* [Raw data]:

- - - -

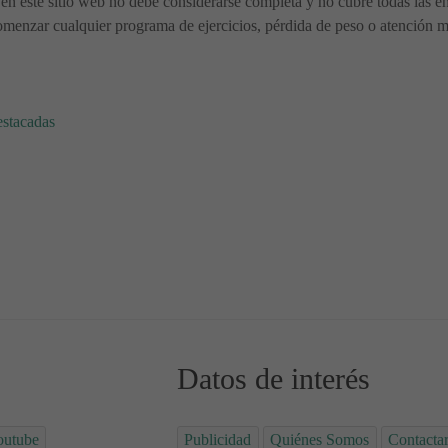
en este sitio web no debe considerarse completa y no cubre todas las en
menzar cualquier programa de ejercicios, pérdida de peso o atención méd
estacadas
a Tierra - Día del agua
 la Salud de la Mujer 👱🏻‍♀️🩺
Datos de interés
outube
Publicidad
Quiénes Somos
Contacta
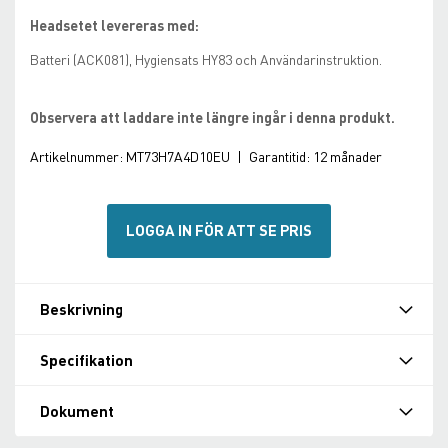
Headsetet levereras med:
Batteri (ACK081), Hygiensats HY83 och Användarinstruktion.
Observera att laddare inte längre ingår i denna produkt.
Artikelnummer:
MT73H7A4D10EU
|
Garantitid:
12 månader
LOGGA IN FÖR ATT SE PRIS
Beskrivning
Specifikation
Dokument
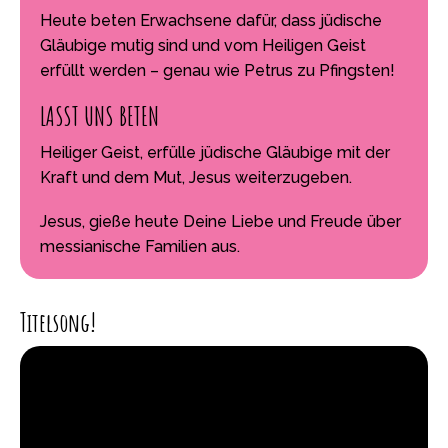
Heute beten Erwachsene dafür, dass jüdische
Gläubige mutig sind und vom Heiligen Geist
erfüllt werden – genau wie Petrus zu Pfingsten!
LASST UNS BETEN
Heiliger Geist, erfülle jüdische Gläubige mit der
Kraft und dem Mut, Jesus weiterzugeben.
Jesus, gieße heute Deine Liebe und Freude über
messianische Familien aus.
Titelsong!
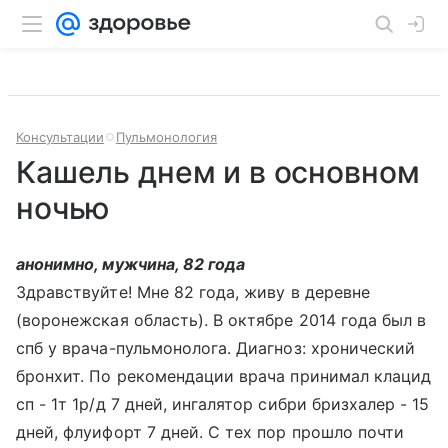
Консультации
Пульмонология
Кашель днем и в основном
ночью
анонимно, мужчина, 82 года
Здравствуйте! Мне 82 года, живу в деревне
(воронежская область). В октябре 2014 года был в
спб у врача-пульмонолога. Диагноз: хронический
бронхит. По рекомендации врача принимал клацид
сп - 1т 1р/д 7 дней, ингалятор сибри бризхалер - 15
дней, флуифорт 7 дней. С тех пор прошло почти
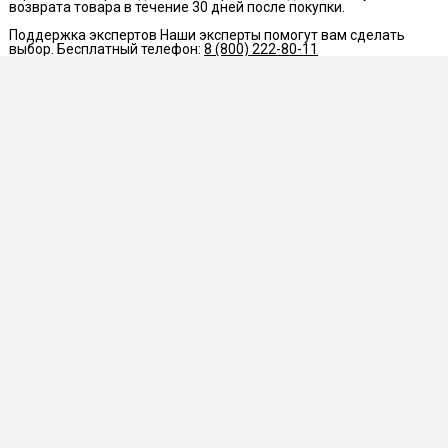
возврата товара в течение 30 дней после покупки.
Поддержка экспертов
Наши эксперты помогут вам сделать
выбор. Бесплатный телефон:
8 (800) 222-80-11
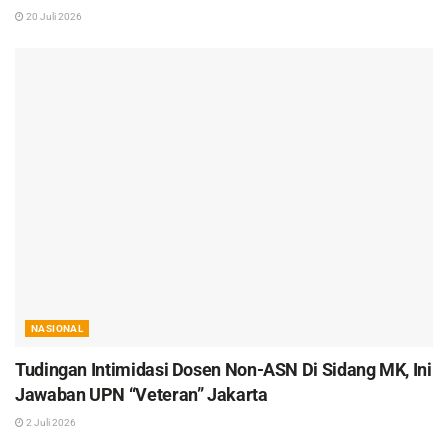
20 Juli 2026
NASIONAL
Tudingan Intimidasi Dosen Non-ASN Di Sidang MK, Ini
Jawaban UPN “Veteran” Jakarta
2 Juli 2026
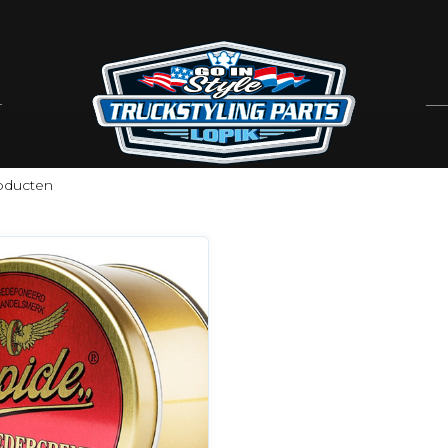
oducten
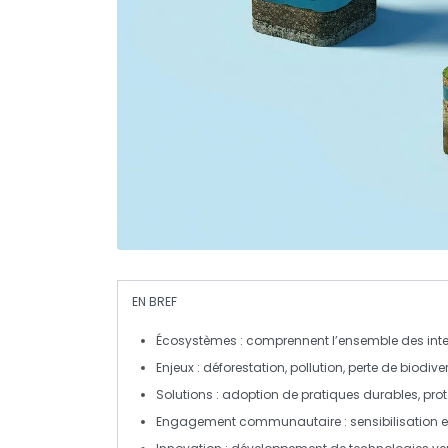
EN BREF
Écosystèmes
: comprennent l’ensemble des inte
Enjeux
: déforestation, pollution, perte de biodi
Solutions
: adoption de pratiques
durables
, pro
Engagement communautaire
: sensibilisation 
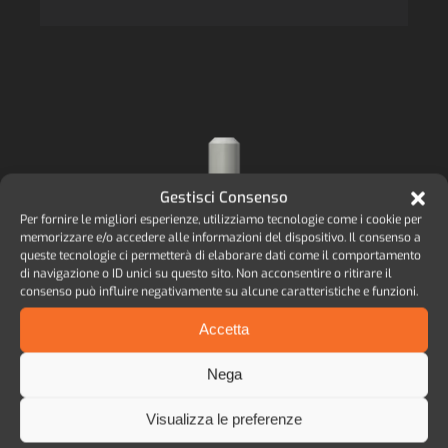
Gestisci Consenso
Per fornire le migliori esperienze, utilizziamo tecnologie come i cookie per
memorizzare e/o accedere alle informazioni del dispositivo. Il consenso a
queste tecnologie ci permetterà di elaborare dati come il comportamento
di navigazione o ID unici su questo sito. Non acconsentire o ritirare il
consenso può influire negativamente su alcune caratteristiche e funzioni.
Accetta
Nega
Visualizza le preferenze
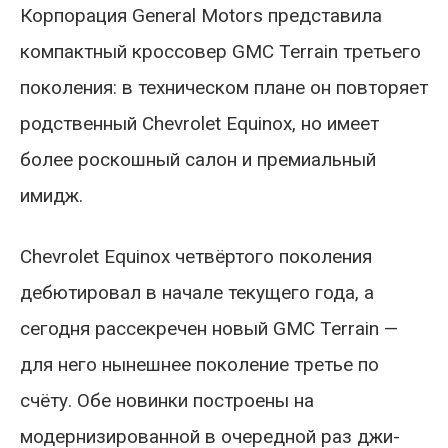
Корпорация General Motors представила
компактный кроссовер GMC Terrain третьего
поколения: в техническом плане он повторяет
родственный Chevrolet Equinox, но имеет
более роскошный салон и премиальный
имидж.
Chevrolet Equinox четвёртого поколения
дебютировал в начале текущего года, а
сегодня рассекречен новый GMC Terrain —
для него нынешнее поколение третье по
счёту. Обе новинки построены на
модернизированной в очередной раз джи-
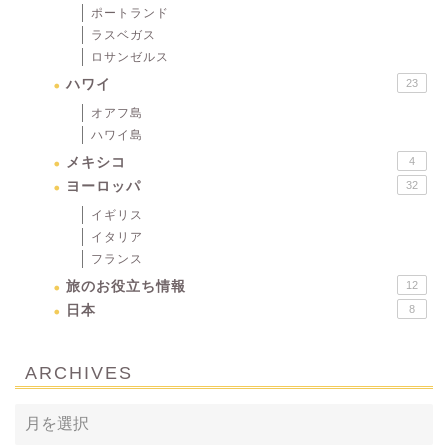
ポートランド
ラスベガス
ロサンゼルス
ハワイ
23
オアフ島
ハワイ島
メキシコ
4
ヨーロッパ
32
イギリス
イタリア
フランス
旅のお役立ち情報
12
日本
8
ARCHIVES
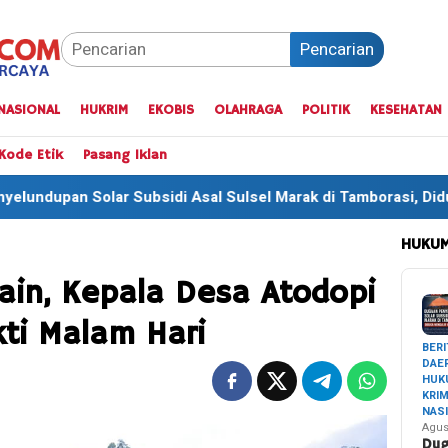
Pencarian
NASIONAL
HUKRIM
EKOBIS
OLAHRAGA
POLITIK
KESEHATAN
Kode Etik
Pasang Iklan
di Asal Sulsel Marak di Tamborasi, Diduga Mengalir ke Sektor
HUKUM
ain, Kepala Desa Atodopi
kti Malam Hari
BERI
DAE
HUK
KRI
NAS
Agus
Du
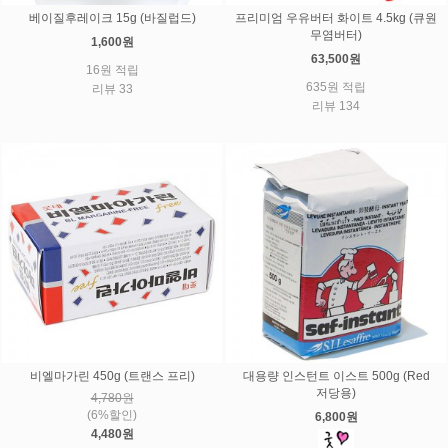
베이질후레이크 15g (바질럽드)
프리미엄 우유버터 화이트 4.5kg (큐원
무염버터)
1,600원
63,500원
16원 적립
635원 적립
리뷰 33
리뷰 134
비엘마가린 450g (트랜스 프리)
대용량 인스턴트 이스트 500g (Red
저당용)
4,780원
(6%할인)
6,800원
4,480원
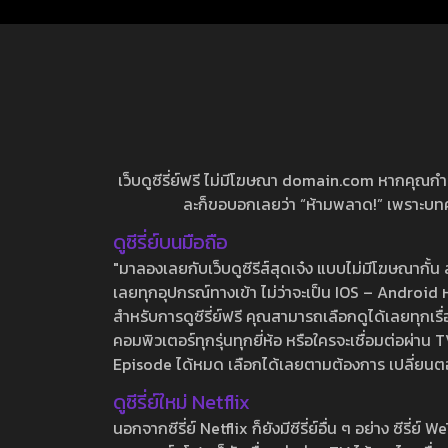
เว็บดูซีรี่ย์ฟรี ไม่มีโฆษณา domain.com หากคุณกำลัง
ละก็ขอบอกเลยว่า “ห้ามพลาด!” เพราะบทความ
ดูซีรี่ย์บนมือถือ
"มาลองเลยกับเว็บดูซีรีส์สุดเจ๋ง แบบไม่มีโฆษณากั
เลยทุกอุปกรณ์ทางเข้า ไม่ว่าจะเป็น IOS – Android หร
สำหรับการดูซีรี่ย์ฟรี คุณสามารถเลือกดูได้เลยทุกเรื
คอมพิวเตอร์ทุกรุ่นทุกยี่ห้อ หรือใครจะเชื่อมต่อผ
Episode ได้หมด เลือกได้เลยตามต้องการ เปลี่ยนตอนเ
ดูซีรี่ย์ใหม่ Netflix
นอกจากซีรี่ย์ Netflix ก็ยังมีซีรี่ย์อื่น ๆ อย่าง ซ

- - - -

All lines from the one holding "ain, Kepala Desa Atodopi" through the last line of the entries, and nothing else, are to be output exactly; leave out the pictures.

ain, Kepala Desa Atodopi
kti Malam Hari
BERI
DAE
HUK
KRI
NAS
Agus
Du
베이질후레이크 15g (바질럽드)
프리미엄 우유버터 화이트 4.5kg (큐원
무염버터)
1,600원
63,500원
16원 적립
635원 적립
리뷰 33
리뷰 134
비엘마가린 450g (트랜스 프리)
대용량 인스턴트 이스트 500g (Red
저당용)
4,780원
(6%할인)
6,800원
4,480원
เว็บดูซีรี่ย์ฟรี ไม่มีโฆษณา domain.com หากคุณกำลัง
ละก็ขอบอกเลยว่า “ห้ามพลาด!” เพราะบทความ
ดูซีรี่ย์บนมือถือ
"มาลองเลยกับเว็บดูซีรีส์สุดเจ๋ง แบบไม่มีโฆษณากั
เลยทุกอุปกรณ์ทางเข้า ไม่ว่าจะเป็น IOS – Android หร
สำหรับการดูซีรี่ย์ฟรี คุณสามารถเลือกดูได้เลยทุกเรื
คอมพิวเตอร์ทุกรุ่นทุกยี่ห้อ หรือใครจะเชื่อมต่อผ
Episode ได้หมด เลือกได้เลยตามต้องการ เปลี่ยนตอนเ
ดูซีรี่ย์ใหม่ Netflix
นอกจากซีรี่ย์ Netflix ก็ยังมีซีรี่ย์อื่น ๆ อย่าง ซ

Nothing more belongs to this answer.